The records below are made of lines; count those holding the word "Sarajeva" and give the number only.

> _Supplied material_:
[Start of Attachment]

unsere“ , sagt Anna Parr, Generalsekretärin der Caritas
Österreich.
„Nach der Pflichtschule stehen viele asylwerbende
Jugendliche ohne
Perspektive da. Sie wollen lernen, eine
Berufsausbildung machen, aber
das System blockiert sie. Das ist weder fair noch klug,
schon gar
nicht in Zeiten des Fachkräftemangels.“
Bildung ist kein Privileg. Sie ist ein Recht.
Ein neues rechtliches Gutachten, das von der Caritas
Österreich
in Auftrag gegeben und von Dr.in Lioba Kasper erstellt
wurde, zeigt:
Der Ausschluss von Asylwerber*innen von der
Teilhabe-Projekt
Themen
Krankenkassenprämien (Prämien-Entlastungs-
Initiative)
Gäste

[End of Attachment]
[Start of Attachment]

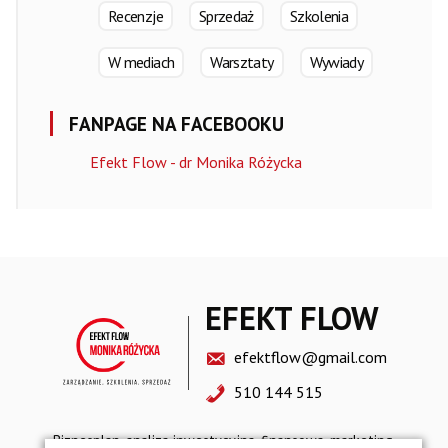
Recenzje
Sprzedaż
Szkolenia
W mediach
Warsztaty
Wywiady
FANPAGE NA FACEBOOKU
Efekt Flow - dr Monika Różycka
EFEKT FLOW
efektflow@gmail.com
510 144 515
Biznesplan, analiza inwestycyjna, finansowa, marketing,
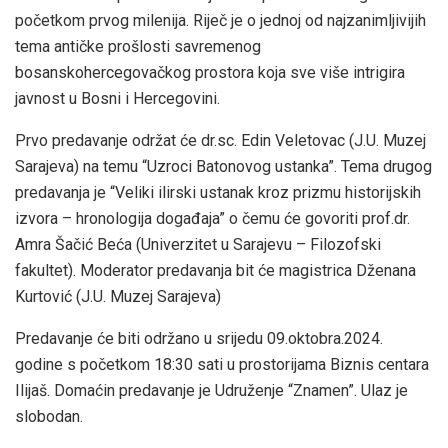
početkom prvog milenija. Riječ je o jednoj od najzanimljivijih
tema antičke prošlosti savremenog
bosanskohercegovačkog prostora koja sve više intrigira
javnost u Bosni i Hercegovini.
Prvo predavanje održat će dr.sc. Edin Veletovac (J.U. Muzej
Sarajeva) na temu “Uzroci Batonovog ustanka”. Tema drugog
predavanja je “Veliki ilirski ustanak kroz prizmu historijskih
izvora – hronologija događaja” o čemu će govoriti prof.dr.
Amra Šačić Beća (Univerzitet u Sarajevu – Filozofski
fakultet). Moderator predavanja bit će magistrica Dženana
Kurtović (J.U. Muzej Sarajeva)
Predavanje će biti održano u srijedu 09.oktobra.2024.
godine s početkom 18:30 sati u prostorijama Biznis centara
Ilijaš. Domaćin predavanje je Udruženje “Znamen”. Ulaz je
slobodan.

[End of Attachment]

> _Expected output_: 2